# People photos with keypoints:

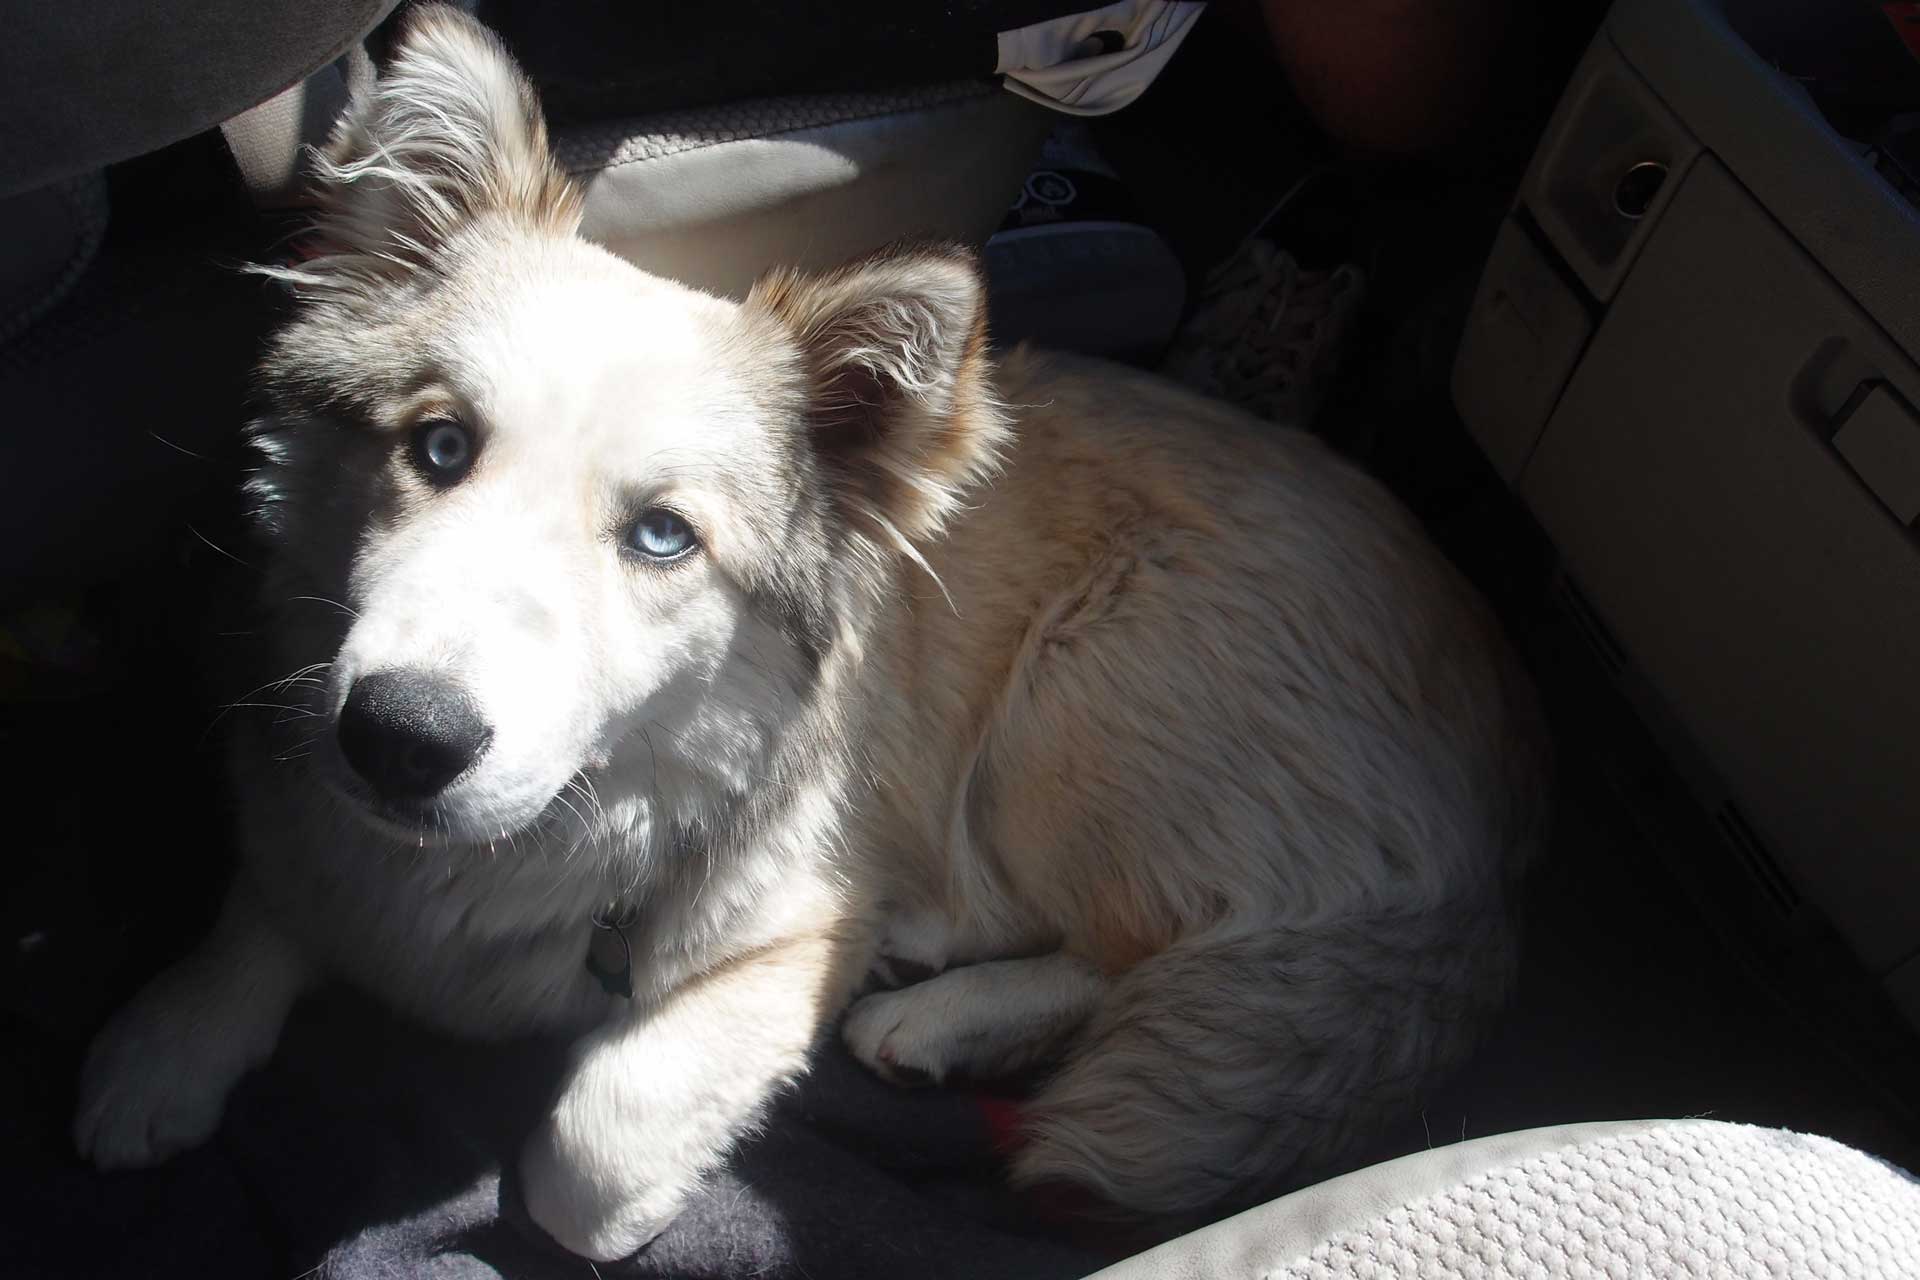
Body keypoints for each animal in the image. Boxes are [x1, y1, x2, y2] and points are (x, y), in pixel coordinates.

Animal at [74, 10, 1551, 1266]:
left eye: (663, 537)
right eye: (438, 446)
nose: (400, 739)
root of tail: (1509, 813)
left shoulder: (796, 912)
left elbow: (588, 1154)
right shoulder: (307, 778)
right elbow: (273, 889)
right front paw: (162, 1049)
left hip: (1083, 701)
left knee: (1161, 945)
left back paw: (933, 1004)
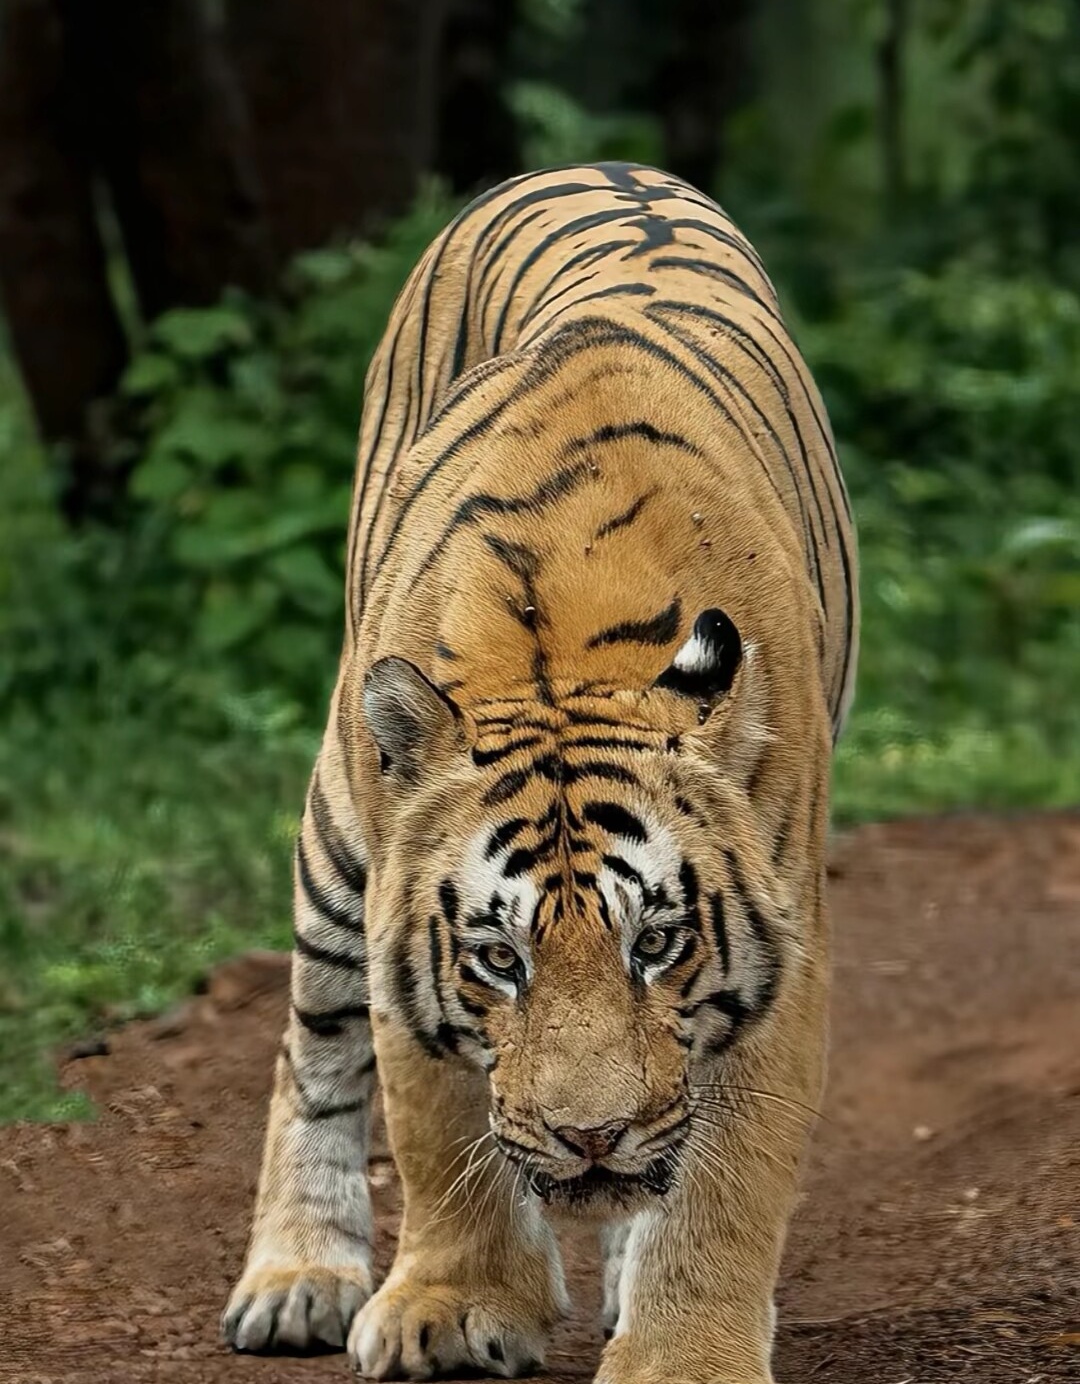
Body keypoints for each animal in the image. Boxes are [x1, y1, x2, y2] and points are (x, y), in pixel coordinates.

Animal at [221, 157, 858, 1378]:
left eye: (655, 943)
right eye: (497, 958)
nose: (590, 1137)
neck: (566, 649)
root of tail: (593, 162)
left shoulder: (784, 937)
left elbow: (725, 1178)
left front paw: (681, 1353)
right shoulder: (398, 903)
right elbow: (431, 1124)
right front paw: (452, 1306)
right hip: (334, 834)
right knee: (308, 1054)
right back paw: (296, 1279)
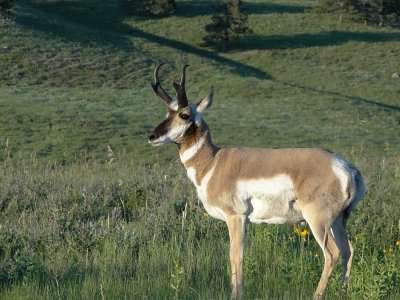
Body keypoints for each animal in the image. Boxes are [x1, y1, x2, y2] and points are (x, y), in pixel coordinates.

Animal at [148, 64, 366, 298]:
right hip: (338, 220)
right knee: (348, 250)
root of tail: (346, 167)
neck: (213, 163)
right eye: (167, 113)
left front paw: (236, 294)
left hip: (318, 220)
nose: (152, 136)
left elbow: (236, 256)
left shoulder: (236, 217)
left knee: (332, 253)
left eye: (184, 114)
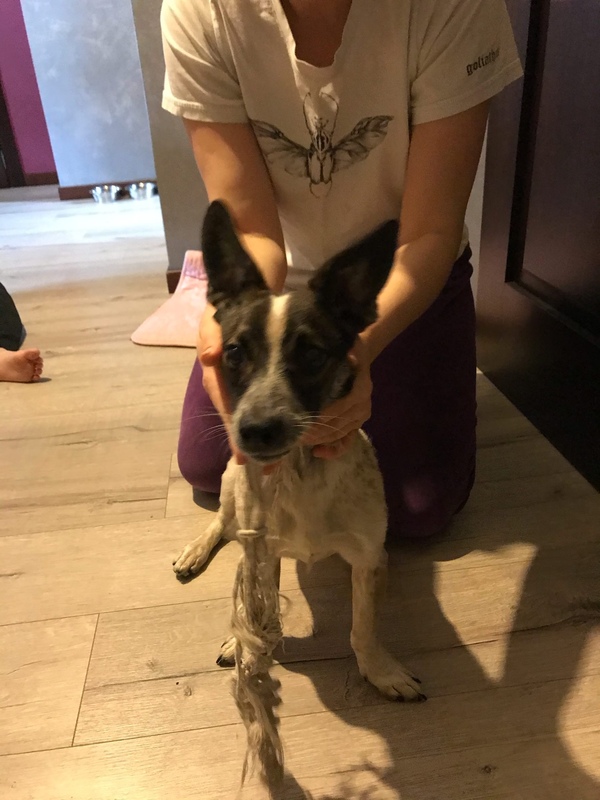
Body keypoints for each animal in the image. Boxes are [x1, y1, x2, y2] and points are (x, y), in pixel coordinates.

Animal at [173, 200, 425, 702]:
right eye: (234, 352)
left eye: (312, 354)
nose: (255, 431)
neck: (301, 471)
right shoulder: (263, 555)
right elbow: (260, 614)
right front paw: (250, 649)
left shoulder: (368, 558)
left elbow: (363, 628)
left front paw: (380, 671)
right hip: (230, 484)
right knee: (221, 525)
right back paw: (197, 555)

# Task item:
In the records above, locate every line with the string "front" and copy it.

# Exercise output:
right front paw: (162, 1049)
left front paw: (681, 1353)
right front paw: (452, 1306)
left front paw: (236, 294)
right front paw: (250, 649)
left front paw: (380, 671)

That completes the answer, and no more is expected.